──────── Entries provided ────────

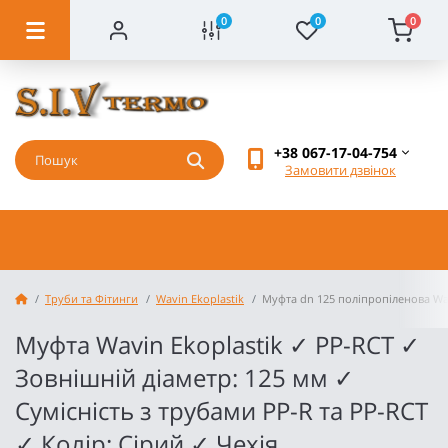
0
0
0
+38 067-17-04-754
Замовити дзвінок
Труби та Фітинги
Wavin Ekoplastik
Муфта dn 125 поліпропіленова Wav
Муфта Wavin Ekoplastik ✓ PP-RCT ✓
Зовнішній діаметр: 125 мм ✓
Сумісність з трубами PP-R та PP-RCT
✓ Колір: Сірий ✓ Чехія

────────
──────── Entries provided ────────

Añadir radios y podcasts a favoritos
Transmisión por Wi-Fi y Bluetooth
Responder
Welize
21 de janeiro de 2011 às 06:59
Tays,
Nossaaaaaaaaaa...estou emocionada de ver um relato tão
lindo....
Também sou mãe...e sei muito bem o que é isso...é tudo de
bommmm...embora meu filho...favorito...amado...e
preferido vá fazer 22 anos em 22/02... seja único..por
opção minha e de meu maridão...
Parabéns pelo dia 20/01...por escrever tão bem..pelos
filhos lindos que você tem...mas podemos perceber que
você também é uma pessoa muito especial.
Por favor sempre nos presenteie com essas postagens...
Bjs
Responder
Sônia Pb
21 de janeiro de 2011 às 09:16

────────

**Instructions for the task:** Reproduce the material starting with the line containing "Añadir radios y podcasts a favoritos" and continuing through the line containing "opção minha e de meu maridão...", replacing "emocionada" with "comovida" and leaving everything else unchanged.

**Your response:**
Añadir radios y podcasts a favoritos
Transmisión por Wi-Fi y Bluetooth
Responder
Welize
21 de janeiro de 2011 às 06:59
Tays,
Nossaaaaaaaaaa...estou comovida de ver um relato tão
lindo....
Também sou mãe...e sei muito bem o que é isso...é tudo de
bommmm...embora meu filho...favorito...amado...e
preferido vá fazer 22 anos em 22/02... seja único..por
opção minha e de meu maridão...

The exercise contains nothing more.